Certains responsables du parti auraient préféré éviter cette controverse. Un parlementaire a confié que ce jeune élu, peut-être malgré lui, avait besoin d’être encadré en début de mandat pour ne pas donner l’impression que la liberté syndicale serait menacée en cas d’accession au pouvoir. Cette préoccupation est d’autant plus vive que les deux candidats potentiels du RN multiplient les rencontres avec le monde patronal. Pourtant, il est difficile de modérer les ardeurs des plus zélés. Christophe Barthès, toujours lui, entend désormais expulser les syndicats de la bourse du travail de Carcassonne, jusqu’ici mise à leur disposition gratuitement. Il a également supprimé les subventions à la Ligue des droits de l’Homme et menacé de faire de même avec les associations qui s’opposeraient à sa politique.

Louis Aliot a défendu son collègue en le décrivant comme une forte personnalité, un peu brutale mais correspondant à ce pour quoi les électeurs ont voté. D’autres voix, plus réservées, admettent que cet élu a les défauts de ses qualités, mais regrettent qu’il ne soit pas le plus habile de la bande. Un cadre a exprimé le souhait que les responsables locaux évitent de sombrer dans une forme de règlement de comptes, d’autant que ces polémiques pourraient peser sur la campagne présidentielle. Un habitué des médias nationaux a confié ne pas vouloir commenter les décisions des maires pendant cette période, sans même évoquer les répercussions possibles lors des élections sénatoriales de septembre.
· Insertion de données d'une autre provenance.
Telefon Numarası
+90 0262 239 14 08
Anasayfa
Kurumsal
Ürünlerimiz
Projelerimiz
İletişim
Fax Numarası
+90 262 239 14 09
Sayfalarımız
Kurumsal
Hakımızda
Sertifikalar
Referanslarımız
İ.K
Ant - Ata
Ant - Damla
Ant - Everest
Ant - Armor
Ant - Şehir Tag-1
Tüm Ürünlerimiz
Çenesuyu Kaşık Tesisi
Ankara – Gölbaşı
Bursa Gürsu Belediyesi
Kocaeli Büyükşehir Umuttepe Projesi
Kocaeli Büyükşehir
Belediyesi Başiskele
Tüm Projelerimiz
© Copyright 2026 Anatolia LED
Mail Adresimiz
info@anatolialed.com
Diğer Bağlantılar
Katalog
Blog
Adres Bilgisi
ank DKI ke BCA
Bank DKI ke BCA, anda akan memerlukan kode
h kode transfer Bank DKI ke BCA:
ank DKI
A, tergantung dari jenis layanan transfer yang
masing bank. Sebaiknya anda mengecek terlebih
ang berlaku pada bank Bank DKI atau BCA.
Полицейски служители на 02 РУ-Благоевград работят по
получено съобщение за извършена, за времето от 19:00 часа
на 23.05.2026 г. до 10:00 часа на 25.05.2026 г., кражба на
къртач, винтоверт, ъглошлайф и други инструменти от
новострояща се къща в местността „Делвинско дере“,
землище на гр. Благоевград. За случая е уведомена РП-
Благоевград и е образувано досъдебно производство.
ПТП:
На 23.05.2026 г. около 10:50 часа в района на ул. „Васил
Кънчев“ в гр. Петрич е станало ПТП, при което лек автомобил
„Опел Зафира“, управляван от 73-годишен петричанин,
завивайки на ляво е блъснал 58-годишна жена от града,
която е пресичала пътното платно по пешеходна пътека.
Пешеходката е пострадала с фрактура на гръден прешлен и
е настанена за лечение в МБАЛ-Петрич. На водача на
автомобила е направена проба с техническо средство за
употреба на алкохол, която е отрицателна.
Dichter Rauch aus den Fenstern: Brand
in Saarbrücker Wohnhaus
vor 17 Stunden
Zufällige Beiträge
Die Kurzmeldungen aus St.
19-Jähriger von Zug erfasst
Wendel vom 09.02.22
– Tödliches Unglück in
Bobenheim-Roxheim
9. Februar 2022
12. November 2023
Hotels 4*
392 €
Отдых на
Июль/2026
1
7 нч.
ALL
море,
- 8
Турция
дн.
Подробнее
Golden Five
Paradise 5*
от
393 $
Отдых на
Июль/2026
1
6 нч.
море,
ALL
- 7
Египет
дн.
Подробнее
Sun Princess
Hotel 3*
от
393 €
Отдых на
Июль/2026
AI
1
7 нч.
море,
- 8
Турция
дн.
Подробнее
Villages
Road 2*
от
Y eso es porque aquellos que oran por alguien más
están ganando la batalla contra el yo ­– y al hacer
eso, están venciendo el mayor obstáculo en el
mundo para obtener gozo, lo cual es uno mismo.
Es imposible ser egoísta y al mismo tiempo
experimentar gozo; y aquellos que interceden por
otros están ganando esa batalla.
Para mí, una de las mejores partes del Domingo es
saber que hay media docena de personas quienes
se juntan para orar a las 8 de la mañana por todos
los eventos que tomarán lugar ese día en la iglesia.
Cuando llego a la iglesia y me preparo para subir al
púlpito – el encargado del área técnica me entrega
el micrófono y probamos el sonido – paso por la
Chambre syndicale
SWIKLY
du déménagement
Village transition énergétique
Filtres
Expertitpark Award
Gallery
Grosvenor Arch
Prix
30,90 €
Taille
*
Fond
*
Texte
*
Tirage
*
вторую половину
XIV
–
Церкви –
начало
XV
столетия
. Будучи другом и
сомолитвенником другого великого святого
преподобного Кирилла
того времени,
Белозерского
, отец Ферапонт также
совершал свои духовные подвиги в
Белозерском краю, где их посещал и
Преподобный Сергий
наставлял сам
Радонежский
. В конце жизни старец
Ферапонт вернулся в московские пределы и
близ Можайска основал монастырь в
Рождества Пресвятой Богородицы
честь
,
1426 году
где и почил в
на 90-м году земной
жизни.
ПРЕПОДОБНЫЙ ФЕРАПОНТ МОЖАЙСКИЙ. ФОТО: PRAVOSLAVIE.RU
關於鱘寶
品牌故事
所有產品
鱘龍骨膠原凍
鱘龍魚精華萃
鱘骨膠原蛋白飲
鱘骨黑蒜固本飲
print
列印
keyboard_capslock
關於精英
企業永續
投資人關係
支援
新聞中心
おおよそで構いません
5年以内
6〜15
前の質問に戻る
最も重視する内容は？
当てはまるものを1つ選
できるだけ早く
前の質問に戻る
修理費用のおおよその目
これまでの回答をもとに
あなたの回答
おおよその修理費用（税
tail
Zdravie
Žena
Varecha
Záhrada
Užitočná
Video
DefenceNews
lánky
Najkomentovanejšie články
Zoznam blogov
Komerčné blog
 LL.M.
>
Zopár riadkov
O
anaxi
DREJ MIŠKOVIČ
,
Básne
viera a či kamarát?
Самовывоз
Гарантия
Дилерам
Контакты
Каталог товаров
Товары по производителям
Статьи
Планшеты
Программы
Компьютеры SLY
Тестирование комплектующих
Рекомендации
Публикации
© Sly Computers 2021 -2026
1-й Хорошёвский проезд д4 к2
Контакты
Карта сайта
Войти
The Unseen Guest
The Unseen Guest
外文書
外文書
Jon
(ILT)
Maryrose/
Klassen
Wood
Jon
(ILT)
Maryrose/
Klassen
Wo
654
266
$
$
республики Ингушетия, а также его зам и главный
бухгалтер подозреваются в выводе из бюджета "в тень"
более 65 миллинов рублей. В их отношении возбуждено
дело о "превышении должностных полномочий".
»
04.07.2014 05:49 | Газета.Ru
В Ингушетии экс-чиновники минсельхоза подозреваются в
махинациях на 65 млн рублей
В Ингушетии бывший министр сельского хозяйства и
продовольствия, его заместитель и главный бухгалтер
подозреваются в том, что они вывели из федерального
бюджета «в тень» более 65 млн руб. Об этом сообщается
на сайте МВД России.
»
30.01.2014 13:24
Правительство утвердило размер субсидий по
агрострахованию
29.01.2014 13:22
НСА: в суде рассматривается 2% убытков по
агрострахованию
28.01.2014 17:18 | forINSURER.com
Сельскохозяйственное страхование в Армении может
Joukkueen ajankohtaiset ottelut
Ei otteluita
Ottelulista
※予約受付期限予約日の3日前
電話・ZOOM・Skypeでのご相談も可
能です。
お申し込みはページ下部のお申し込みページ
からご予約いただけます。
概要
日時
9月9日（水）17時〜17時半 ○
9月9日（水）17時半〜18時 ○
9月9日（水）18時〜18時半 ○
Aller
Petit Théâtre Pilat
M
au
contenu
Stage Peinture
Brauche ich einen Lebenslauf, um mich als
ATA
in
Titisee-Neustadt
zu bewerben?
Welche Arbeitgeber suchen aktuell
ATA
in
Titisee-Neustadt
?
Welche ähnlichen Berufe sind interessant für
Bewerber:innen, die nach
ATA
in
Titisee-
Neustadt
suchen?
Face à ces critiques, une autre figure du parti a rejeté la responsabilité sur un traitement médiatique disproportionné, dénonçant une tentative de diaboliser les élus RN. Un parlementaire, dépité, a regretté que la moindre action soit montée en épingle. La liste des mesures contestées s’allonge pourtant : réduction des subventions aux associations à Bagnols-sur-Cèze et à La Flèche, diminution du festival de cinéma et des concerts estivaux gratuits à Agde, annulation du festival de jazz à Vauvert. Un autre choix culturel risque d’alimenter les critiques : le chanteur Jean-Luc Lahaye, condamné à deux reprises pour atteinte sexuelle et corruption de mineurs et toujours mis en examen pour viol et agression sexuelle sur mineur, est annoncé en concert le 29 mai à Hénin-Beaumont, puis le 14 juillet à Billy-Montigny. Le maire de cette dernière commune a justifié cette invitation en estimant que l’artiste avait payé sa dette à la société.